Apache ZooKeeper is an open-source server for highly reliable distributed coordination of cloud applications. It is a project of the Apache Software Foundation.
Deltacloud is an application programming interface (API) developed by Red Hat and the Apache Software Foundation that abstracts differences between cloud computing implementations. It was created in 2009.
Apache Drill is an open-source software framework that supports data-intensive distributed applications for interactive analysis of large-scale datasets. Built chiefly by contributions from developers from MapR, Drill is inspired by Google's Dremel system. Drill is an Apache top-level project. Tom Shiran is the founder of the Apache Drill Project. It was designated an Apache Software Foundation top-level project in December 2016.
Apache Storm is a distributed stream processing computation framework written predominantly in the Clojure programming language. Originally created by Nathan Marz and team at BackType, the project was open sourced after being acquired by Twitter. It uses custom created "spouts" and "bolts" to define information sources and manipulations to allow batch, distributed processing of streaming data. The initial release was on 17 September 2011.
Apache Marmotta is a linked data platform that comprises several components. In its most basic configuration it is a Linked Data server. Marmotta is one of the reference projects early implementing the new Linked Data Platform recommendation that is being developed by W3C.
Apache Spark is an open-source unified analytics engine for large-scale data processing. Spark provides an interface for programming clusters with implicit data parallelism and fault tolerance. Originally developed at the University of California, Berkeley's AMPLab, the Spark codebase was later donated to the Apache Software Foundation, which has maintained it since.
Apache Mesos is an open-source project to manage computer clusters. It was developed at the University of California, Berkeley.
Apache Flink is an open-source, unified stream-processing and batch-processing framework developed by the Apache Software Foundation. The core of Apache Flink is a distributed streaming data-flow engine written in Java and Scala. Flink executes arbitrary dataflow programs in a data-parallel and pipelined manner. Flink's pipelined runtime system enables the execution of bulk/batch and stream processing programs. Furthermore, Flink's runtime supports the execution of iterative algorithms natively.

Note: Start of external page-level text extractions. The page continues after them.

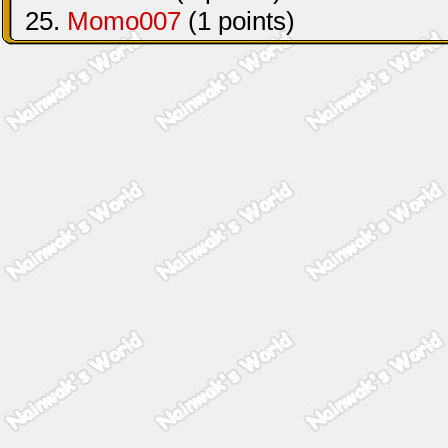
25.
Momo007
(1 points)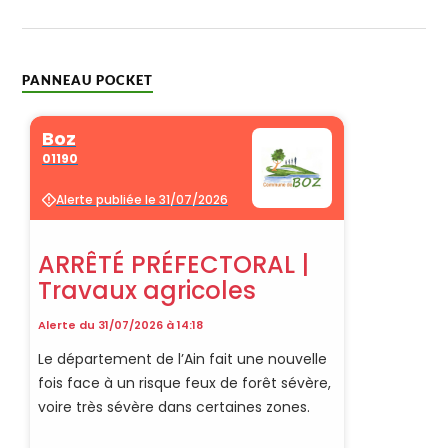
PANNEAU POCKET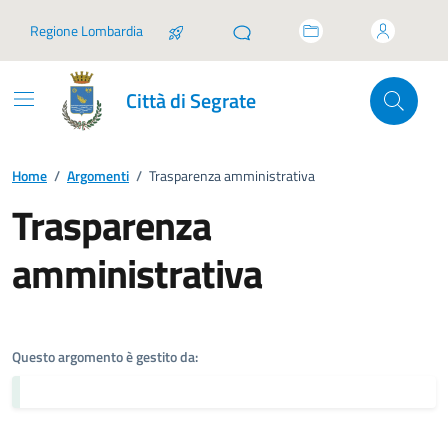
Vai ai contenuti
Vai al footer
Regione Lombardia
Città di Segrate
Home
/
Argomenti
/
Trasparenza amministrativa
Trasparenza
amministrativa
Dettagli dell'argomento
Questo argomento è gestito da: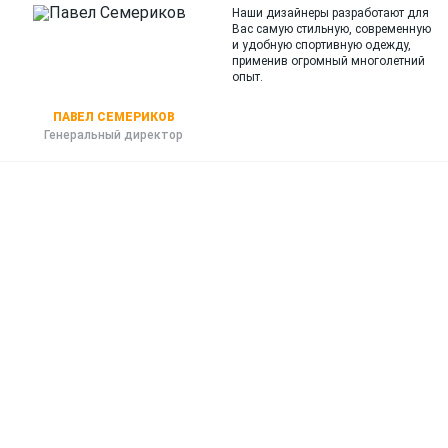
Наши дизайнеры разработают для
Вас самую стильную, современную
и
удобную спортивную одежду,
применив огромный многолетний
опыт.
ПАВЕЛ СЕМЕРИКОВ
Генеральный директор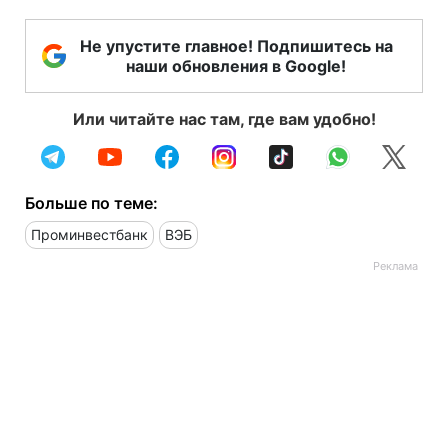
Не упустите главное! Подпишитесь на
наши обновления в Google!
Или читайте нас там, где вам удобно!
Больше по теме:
Проминвестбанк
ВЭБ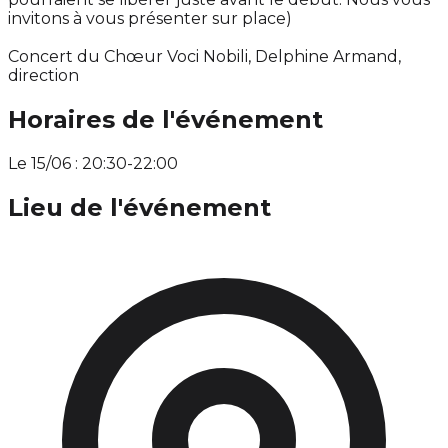
invitons à vous présenter sur place)
Concert du Chœur Voci Nobili, Delphine Armand,
direction
Horaires de l'événement
Le 15/06 : 20:30-22:00
Lieu de l'événement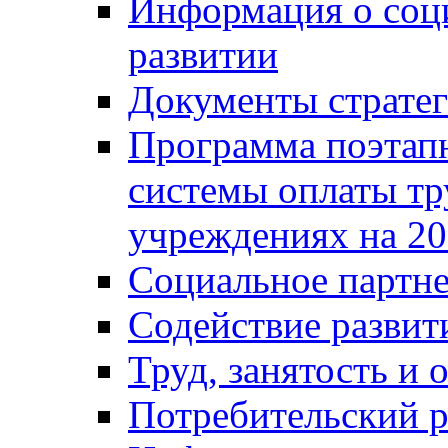
Информация о соц
развитии
Документы стратег
Программа поэтап
системы оплаты т
учреждениях на 20
Социальное партне
Содействие разви
Труд, занятость и 
Потребительский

Apache CarbonData is a free and open-source column-oriented data storage format of the Apache Hadoop ecosystem. It is similar to the other columnar-storage file formats available in Hadoop namely RCFile and ORC. It is compatible with most of the data processing frameworks in the Hadoop environment. It provides efficient data compression and encoding schemes with enhanced performance to handle complex data in bulk.
Apache Airflow is an open-source workflow management platform for data engineering pipelines. It started at Airbnb in October 2014 as a solution to manage the company's increasingly complex workflows. Creating Airflow allowed Airbnb to programmatically author and schedule their workflows and monitor them via the built-in Airflow user interface. From the beginning, the project was made open source, becoming an Apache Incubator project in March 2016 and a top-level Apache Software Foundation project in January 2019.
Apache Iceberg is a high performance open-source format for large analytic tables. Iceberg enables the use of SQL tables for big data while making it possible for engines like Spark, Trino, Flink, Presto, Hive, Impala, StarRocks, Doris, and Pig to safely work with the same tables, at the same time. Iceberg is released under the Apache License. Iceberg addresses the performance and usability challenges of Apache Hive tables in large and demanding data lake environments. Vendors currently supporting Apache Iceberg tables include Buster, CelerData, Cloudera, Crunchy Data, Dremio, IOMETE, Snowflake, Starburst, Tabular, AWS, and Google Cloud.